“I can tell you, there are only three dairy farms actually on the plain and there’ll be lucky to be 600 cows. It’s a far cry from what it used to be,” King told Dairy News.
“It’s not cheap and so it will be used for the highest and best use.”
King and his neighbour Julian Raine – also a longstanding dam supporter and Waimea Irrigators board member – are co-founders of the Appleby Farms ice cream brand.
“One of the reasons for establishing the ice cream brand was to generate more from our milk to help cover the cost of the water because it’s relatively expensive water for growing pasture,” said King.
But they have already invested heavily elsewhere, notably Canterbury, for the bulk of their milk supply.
King said his own farm at Appleby is now “a bit of a lifestyle farm for us”.
“We won’t continue to do what we’re doing. We’re considering our options.”
King was commenting as the dam recorded a major milestone, being completely full and releasing water via its spillway for the first time on January 21.
It had been a long time coming, the project having its conceptual origins in the major drought of 2001-2021 when it became clear that the choice was finding a way to augment the Waimea aquifers in dry years or restrict water take by users – who had invested a lot of money and infrastructure in a premium fruit growing area.
By some estimates, the water was already overallocated by up to 70%, said King.
A long period of investigations and feasibility studies eventually led to the choice of a site in the Lee Valley, and the final construction of the dam, albeit two years behind schedule and, at $200 million, about twice the expected cost.
Built and operated by Waimea Water Ltd, which is 51% owned by the Tasman District Council and 49% by Waimea Irrigators, it will work by storing water in wet periods then releasing it as needed to maintain both river flows and aquifer levels on the plain.
The system is non-reticulated, all users taking water from the aquifer by bores.
King said it was not just for irrigation, but also for the health of the river, with some water reserved for river flushing flows, and the enhancement of urban water supplies.
He believed it was already having an impact, especially with people investing in higher-value horticulture on the prospect of reliable water.
There was also new urban expansion at Richmond mainly because the council had confidence in the ongoing water supply.
King said there was some frustration that the dam was two years late and more expensive than expected.
“There are a lot of learnings there for other water storage and irrigation plans and one of the biggest problems we have is certainty of success – people won’t invest if they think there’s a chance of failure.
“Another challenge is just around the availability of expertise that’s used to doing some of these projects. The dam is the biggest that’s been built in 30 years, so people who know how to do this, how to design such a thing and how to construct it, in many cases had to be pulled out of retirement or they had to be trained up.
“The problem is you’ve lost your continuity because there’s no project for them to go on to.
“These are long-term intergenerational projects. And in this case it will last well in excess of 100 years and the benefits will continue for years into the future, yet they’re based on a very short-term financing arrangement.”
Waimea Water Ltd CEO Mike Scott said filling the dam was a momentous milestone for the project.
“We have been pleasantly surprised with the rain over the Christmas period and then again last week. This has led to the reservoir being filled and meant that our shareholders have not needed water released over the period to fend off any restrictions.”

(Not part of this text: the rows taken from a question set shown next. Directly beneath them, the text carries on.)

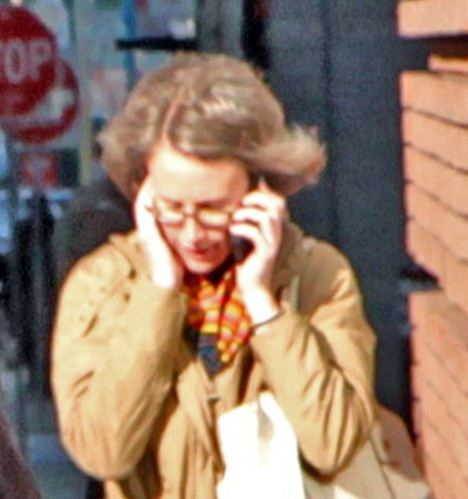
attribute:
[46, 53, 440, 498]
woman — standing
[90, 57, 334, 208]
hair — brown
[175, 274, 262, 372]
scarf — colorful, orange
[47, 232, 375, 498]
jacket — tan, brown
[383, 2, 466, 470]
wall — red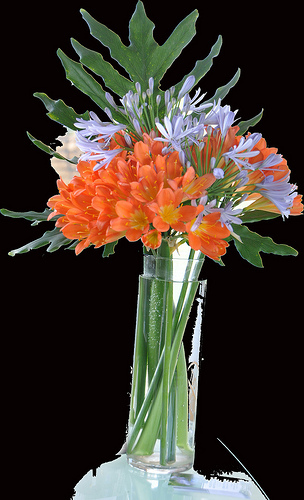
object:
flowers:
[147, 186, 198, 231]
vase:
[128, 257, 201, 471]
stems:
[160, 257, 170, 465]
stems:
[123, 252, 206, 454]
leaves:
[188, 204, 228, 259]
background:
[2, 1, 304, 500]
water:
[124, 271, 206, 475]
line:
[135, 269, 207, 288]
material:
[63, 431, 272, 500]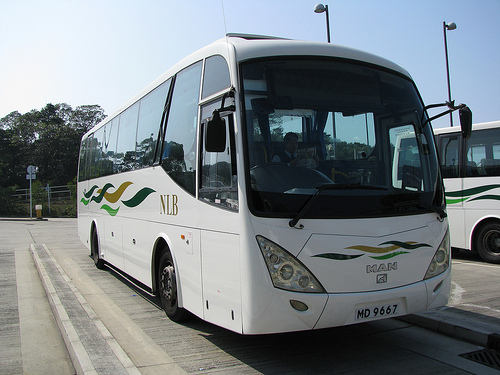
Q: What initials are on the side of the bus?
A: NLB.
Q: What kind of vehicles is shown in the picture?
A: A bus.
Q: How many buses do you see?
A: Two.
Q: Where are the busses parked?
A: In a parking lot.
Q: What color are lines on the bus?
A: Green and gold.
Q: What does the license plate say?
A: MD 9667.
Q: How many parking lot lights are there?
A: Two.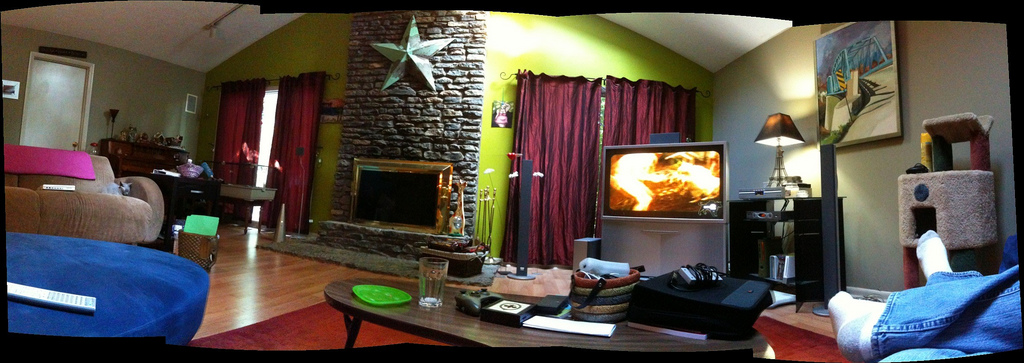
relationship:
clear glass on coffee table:
[418, 257, 450, 307] [323, 277, 766, 359]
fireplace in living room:
[343, 147, 469, 236] [0, 0, 1024, 363]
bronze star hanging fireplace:
[370, 14, 455, 92] [348, 158, 453, 235]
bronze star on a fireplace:
[370, 14, 455, 92] [315, 10, 486, 261]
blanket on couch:
[2, 136, 113, 201] [8, 139, 181, 269]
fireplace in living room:
[315, 10, 486, 261] [30, 18, 1000, 314]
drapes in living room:
[259, 85, 311, 241] [209, 80, 856, 359]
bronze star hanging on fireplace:
[370, 14, 455, 92] [339, 28, 480, 251]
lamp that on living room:
[754, 96, 811, 202] [222, 41, 1018, 323]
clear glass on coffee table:
[418, 257, 450, 307] [322, 258, 636, 358]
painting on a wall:
[801, 28, 916, 152] [603, 41, 1021, 351]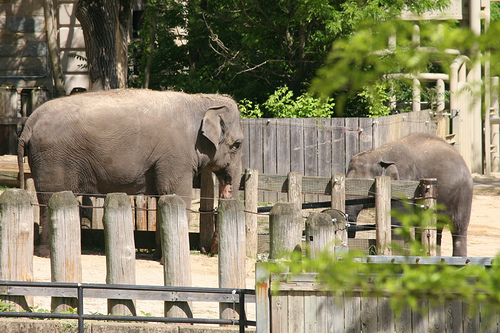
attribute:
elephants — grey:
[23, 103, 477, 283]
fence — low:
[3, 139, 486, 293]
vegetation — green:
[139, 12, 495, 142]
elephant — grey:
[36, 46, 252, 267]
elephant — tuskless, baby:
[345, 121, 485, 279]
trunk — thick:
[205, 112, 261, 248]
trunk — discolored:
[201, 157, 279, 262]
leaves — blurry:
[245, 197, 499, 320]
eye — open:
[216, 106, 263, 200]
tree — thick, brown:
[68, 3, 168, 234]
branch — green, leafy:
[302, 13, 497, 111]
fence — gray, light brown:
[257, 253, 497, 330]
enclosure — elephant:
[3, 45, 493, 329]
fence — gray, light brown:
[0, 173, 453, 330]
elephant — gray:
[14, 86, 248, 260]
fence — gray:
[242, 105, 443, 203]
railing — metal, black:
[2, 279, 250, 330]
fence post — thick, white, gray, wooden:
[154, 191, 191, 319]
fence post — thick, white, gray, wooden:
[43, 187, 88, 314]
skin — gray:
[89, 114, 137, 164]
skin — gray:
[389, 147, 409, 169]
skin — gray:
[192, 104, 205, 132]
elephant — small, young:
[342, 129, 475, 253]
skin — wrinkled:
[74, 149, 157, 192]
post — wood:
[215, 170, 250, 329]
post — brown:
[197, 189, 257, 325]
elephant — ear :
[193, 100, 227, 156]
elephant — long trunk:
[219, 145, 258, 218]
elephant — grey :
[13, 68, 253, 248]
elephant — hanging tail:
[25, 78, 259, 250]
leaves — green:
[339, 262, 456, 288]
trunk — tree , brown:
[55, 58, 89, 78]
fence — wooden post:
[2, 181, 422, 320]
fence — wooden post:
[240, 102, 439, 189]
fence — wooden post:
[242, 104, 442, 174]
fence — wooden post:
[242, 101, 452, 187]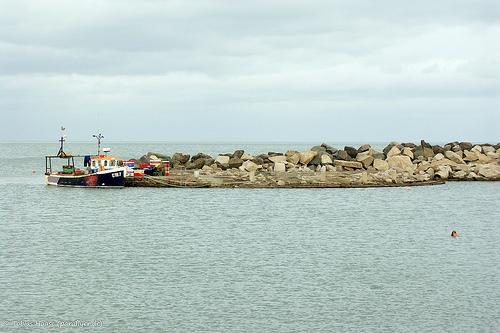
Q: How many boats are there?
A: One.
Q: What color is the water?
A: Blue.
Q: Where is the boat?
A: In the water.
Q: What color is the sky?
A: Gray.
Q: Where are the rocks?
A: To the right of the boat.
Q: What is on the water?
A: The boat.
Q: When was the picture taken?
A: Daytime.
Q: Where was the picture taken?
A: In a cove.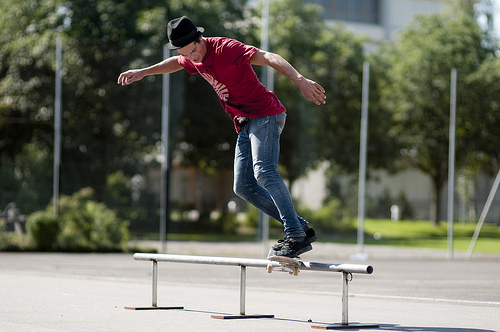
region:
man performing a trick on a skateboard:
[117, 16, 325, 273]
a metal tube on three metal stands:
[126, 251, 376, 329]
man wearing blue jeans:
[232, 111, 309, 239]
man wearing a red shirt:
[180, 35, 285, 131]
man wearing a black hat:
[162, 14, 205, 51]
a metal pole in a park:
[358, 58, 368, 259]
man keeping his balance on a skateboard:
[116, 16, 325, 273]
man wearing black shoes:
[275, 228, 317, 258]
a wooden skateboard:
[265, 255, 301, 275]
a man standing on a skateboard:
[116, 12, 326, 276]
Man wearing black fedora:
[115, 15, 332, 256]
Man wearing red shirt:
[114, 13, 328, 259]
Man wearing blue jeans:
[112, 13, 327, 258]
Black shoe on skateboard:
[274, 233, 313, 256]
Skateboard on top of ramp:
[265, 247, 302, 277]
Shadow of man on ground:
[330, 314, 499, 330]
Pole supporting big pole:
[149, 260, 159, 305]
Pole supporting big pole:
[237, 265, 247, 313]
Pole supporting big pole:
[340, 269, 350, 324]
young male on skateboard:
[115, 13, 330, 277]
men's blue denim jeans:
[225, 105, 325, 242]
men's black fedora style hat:
[160, 13, 207, 51]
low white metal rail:
[127, 245, 377, 330]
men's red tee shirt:
[172, 35, 289, 132]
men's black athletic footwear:
[268, 225, 318, 260]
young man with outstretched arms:
[111, 13, 333, 257]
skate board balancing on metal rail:
[263, 242, 303, 279]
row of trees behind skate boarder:
[3, 3, 498, 246]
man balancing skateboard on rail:
[115, 13, 335, 283]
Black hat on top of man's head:
[163, 15, 203, 52]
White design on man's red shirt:
[204, 69, 229, 103]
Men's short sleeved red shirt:
[176, 36, 285, 133]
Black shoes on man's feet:
[271, 223, 316, 258]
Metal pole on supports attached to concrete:
[123, 250, 380, 330]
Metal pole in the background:
[445, 65, 457, 262]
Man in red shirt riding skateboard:
[116, 15, 373, 276]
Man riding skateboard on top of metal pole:
[115, 15, 380, 330]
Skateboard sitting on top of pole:
[266, 243, 302, 275]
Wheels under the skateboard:
[266, 264, 298, 275]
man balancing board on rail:
[109, 12, 336, 274]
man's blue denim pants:
[224, 106, 314, 241]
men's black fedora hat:
[162, 14, 204, 52]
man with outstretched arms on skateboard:
[114, 10, 331, 281]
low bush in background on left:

Final engineering analysis and verification of dam performance would be carried out before some temporary pipes and facilities are removed and permanent pipework hooked up. Waimea Water Ltd expects the project to be completed and commissioned in March.
“We have been looking forward to this day for a long time and I thank the community and shareholders for their ongoing patience,” said Scott.
“We know that this dam is a very big, difficult and challenging infrastructure project for a small region to fund and undertake.
“We have a legacy project that can serve the community for over 100 years now with water security. We’re real proud of what we’ve achieved, particularly engineering our way out of very difficult geological challenges.”
Scott said the encountered geology was a big factor in the increased cost, along with living through the “strange times” of Covid and related inflation.
“Our balance sheet is more leveraged than we had anticipated, but it’s still in pretty good shape at around at 50% leverage.”